= Clarinet Concerto (Corigliano) =

1977 composition by John Corigliano

The Concerto for Clarinet and Orchestra is a clarinet concerto in three movements by the American composer John Corigliano. The work was commissioned by the New York Philharmonic for the clarinetist Stanley Drucker. It was composed in the summer and fall of 1977 and was first performed in New York City on December 6, 1977, by Drucker and the New York Philharmonic conducted by Leonard Bernstein. The composition is dedicated to Drucker and Bernstein.

==Composition==
===Background===
Corigliano described the inspiration for the Clarinet Concerto in the score program notes, writing:
My associations as a child – attending rehearsals and performances with my father, who was then the concertmaster of the [New York] Philharmonic – gave me the opportunity of getting to know many of the men in the orchestra both as artists and friends. This feeling of intimacy governed my decision to make sure that my first work for the Philharmonic utilized the entire orchestra. I was aware that, with a wind concerto, this is a potentially dangerous thing to do – to solve problems of balance most such pieces are discreetly scored for small ensembles – but it provided me with a fascinating challenge.

He continued:
My regard for the musicians of the Philharmonic also shaped their role in the accompaniment to this Concerto. In the concerto, each player has a chance to display solo virtuosity; often the work approaches being a concerto for orchestra in its demands. The soloist, Stanley Drucker, was first clarinetist of the Philharmonic in my youth. Knowing his special gifts enabled me to write music of unprecedented difficulty for the solo instrument, and gave me the idea that generates the first movement; the opening cadenza.

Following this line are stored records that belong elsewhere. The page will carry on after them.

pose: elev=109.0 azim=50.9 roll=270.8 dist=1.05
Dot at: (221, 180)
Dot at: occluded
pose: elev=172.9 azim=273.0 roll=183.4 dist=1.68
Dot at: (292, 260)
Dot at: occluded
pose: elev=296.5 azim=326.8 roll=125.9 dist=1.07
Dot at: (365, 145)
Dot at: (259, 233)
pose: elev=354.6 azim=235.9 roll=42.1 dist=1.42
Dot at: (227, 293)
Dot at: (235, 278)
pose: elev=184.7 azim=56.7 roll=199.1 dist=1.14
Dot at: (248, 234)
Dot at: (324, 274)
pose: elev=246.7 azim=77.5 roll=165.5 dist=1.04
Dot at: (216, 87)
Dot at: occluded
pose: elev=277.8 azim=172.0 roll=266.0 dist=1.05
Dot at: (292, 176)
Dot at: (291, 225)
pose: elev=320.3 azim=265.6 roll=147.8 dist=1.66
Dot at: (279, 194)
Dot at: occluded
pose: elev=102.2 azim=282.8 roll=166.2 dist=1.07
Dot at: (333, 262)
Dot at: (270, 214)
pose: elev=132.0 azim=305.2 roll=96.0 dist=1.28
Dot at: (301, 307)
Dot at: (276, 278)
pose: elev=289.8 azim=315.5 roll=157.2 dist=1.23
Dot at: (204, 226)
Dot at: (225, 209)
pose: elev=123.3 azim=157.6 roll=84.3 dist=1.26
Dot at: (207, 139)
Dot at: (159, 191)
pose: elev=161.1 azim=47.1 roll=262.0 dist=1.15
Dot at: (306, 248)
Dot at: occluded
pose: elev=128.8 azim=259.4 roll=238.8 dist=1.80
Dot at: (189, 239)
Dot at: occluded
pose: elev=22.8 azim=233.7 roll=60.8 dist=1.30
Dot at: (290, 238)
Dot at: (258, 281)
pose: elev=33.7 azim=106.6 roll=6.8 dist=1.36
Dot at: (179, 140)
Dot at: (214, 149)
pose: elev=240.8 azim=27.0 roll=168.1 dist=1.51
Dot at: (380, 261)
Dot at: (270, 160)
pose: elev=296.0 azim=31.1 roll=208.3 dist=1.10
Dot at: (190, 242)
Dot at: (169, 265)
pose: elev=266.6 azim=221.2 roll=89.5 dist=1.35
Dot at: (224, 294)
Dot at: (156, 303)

Corigliano later recalled, "When I showed Stanley the first movement of the concerto, it was the only time I've ever seen him in his life look terrified. But I showed him his part, and his eyes got very big. And he said, 'How am I gonna play this?' And then he started playing it and, of course, in no time at all, he found that he could not only play it, but that it sounded like a million dollars when he did."

===Music===
The piece has a duration of roughly 30 minutes and is composed in three movements:

The first movement consists of two cadenzas separated by an interlude, subtitled "Ignis fatuus" (Will-o'-the-wisp) and "Corona solis" (corona of the sun).

The second movement was composed in memory Corigliano's father John Corigliano Sr., a former concertmaster of the New York Philharmonic who died in 1975.

The third movement was composed as Corigliano's "solution to the balance problems created by using the full orchestra in a wind concerto"; this movement features a number of antiphonal performers and quotes the Italian composer Giovanni Gabrieli's 1597 composition Sonata pian' e forte.

The work is scored for solo clarinet and an orchestra comprising three flutes, piccolo, three oboes, cor anglais, two additional clarinets, bass clarinet, three bassoons, contrabassoon, six French horns, four trumpets, three trombones, tuba, timpani, three percussionists, harp, piano, and strings.

==Reception==
Jeff Lunden of NPR called the clarinet concerto "a fiendishly difficult work". A. Ashby of Gramophone described the piece as "full to bursting with antiphony and visual spectacle" and specifically lauded the third movement, saying it "has a poise and sense of shape that fairly take the breath away". The music critic Peter Dickinson said it "impressed a wide audience" and similarly wrote of the final movement, "The finale ('Antiphonal Toccata') is consistently energetic, with a spectacular passage for timpani and a spacious chorale that unifies the movement."